Mais le texte actuellement en débat au Sénat est dans toutes les têtes. À Versailles, dans l'un des Ephad gérés par cette congrégation, chaque résident est accompagné avec douceur et un grand respect jusqu'à la fin de sa vie.

Incompréhension des résidents de l'Ehpad

Germaine, 94 ans, accueille Europe 1 le sourire aux lèvres dans sa chambre ouverte sur un jardin. "Bonjour, je vais très bien !", lance la nonagénaire, assise sur un fauteuil, près de son lit. Arrivée ici il y a deux ans et demi pour y vivre les derniers moments de sa vie, elle ne comprend pas que l’on puisse bientôt légaliser en France l’aide à mourir.

"La fin de vie ici, c’est une vie qui continue. On peut aller jusqu’à la fin de vie, si on est bien accompagné. La vie, c’est sacré. Le personnel est à l’écoute, c’est formidable. Je demanderai qu’une petite sœur soit là lors du grand départ", confie-t-elle.

"Jamais je ne donnerai la mort, jamais de la vie"

Dans cet établissement tenu par les Petites sœurs des pauvres, l’équipe médicale veille jours et nuits sur les pensionnaires, aidés par de nombreux bénévoles. Madeleine, aide-soignante, a vu certains résidents reprendre goût à la vie.

"Cela arrive que les résidents disent 'je veux partir', 'je suis fatigué'. Mais quand ils sont bien accompagnés, ils changent d’avis. Non, je ne pourrai pas donner la mort, jamais de la vie", assure-t-elle.

"Cette loi est en complète contradiction avec ce que l’on vit dans la maison"

Cette proposition de loi sur la fin de vie fait naitre de vives inquiétudes à sœur Marie-Christine, mère supérieure de la congrégation des Petites sœurs des pauvres à Versailles. "Elle nous inquiète parce qu’elle est assez coercitive", affirme-t-elle.

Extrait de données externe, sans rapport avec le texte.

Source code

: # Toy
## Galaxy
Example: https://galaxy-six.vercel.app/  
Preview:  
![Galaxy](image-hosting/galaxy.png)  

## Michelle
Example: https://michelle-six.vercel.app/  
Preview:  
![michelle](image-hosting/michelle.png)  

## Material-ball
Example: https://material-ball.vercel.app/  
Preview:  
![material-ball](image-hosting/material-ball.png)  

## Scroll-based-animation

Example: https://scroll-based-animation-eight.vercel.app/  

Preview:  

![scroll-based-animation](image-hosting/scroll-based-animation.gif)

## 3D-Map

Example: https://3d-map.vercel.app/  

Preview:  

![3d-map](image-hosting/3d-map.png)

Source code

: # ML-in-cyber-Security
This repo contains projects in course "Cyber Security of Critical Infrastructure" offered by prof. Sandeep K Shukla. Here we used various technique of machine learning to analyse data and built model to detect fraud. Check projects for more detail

"C’est difficile de trouver un sens pour accompagner la vie pour que cela se termine comme ça, de façon assez brutale. Il faut tout faire pour avoir une clause de conscience, pour ne pas renier qui nous sommes et pourquoi nous sommes là et le choix de vie que nous avons fait, car il s’agit d’un appel."

La congrégation des Petites sœurs des pauvres entend continuer sa mission : accompagner les personnes âgées jusqu’à leur mort naturelle, dans le respect et la dignité.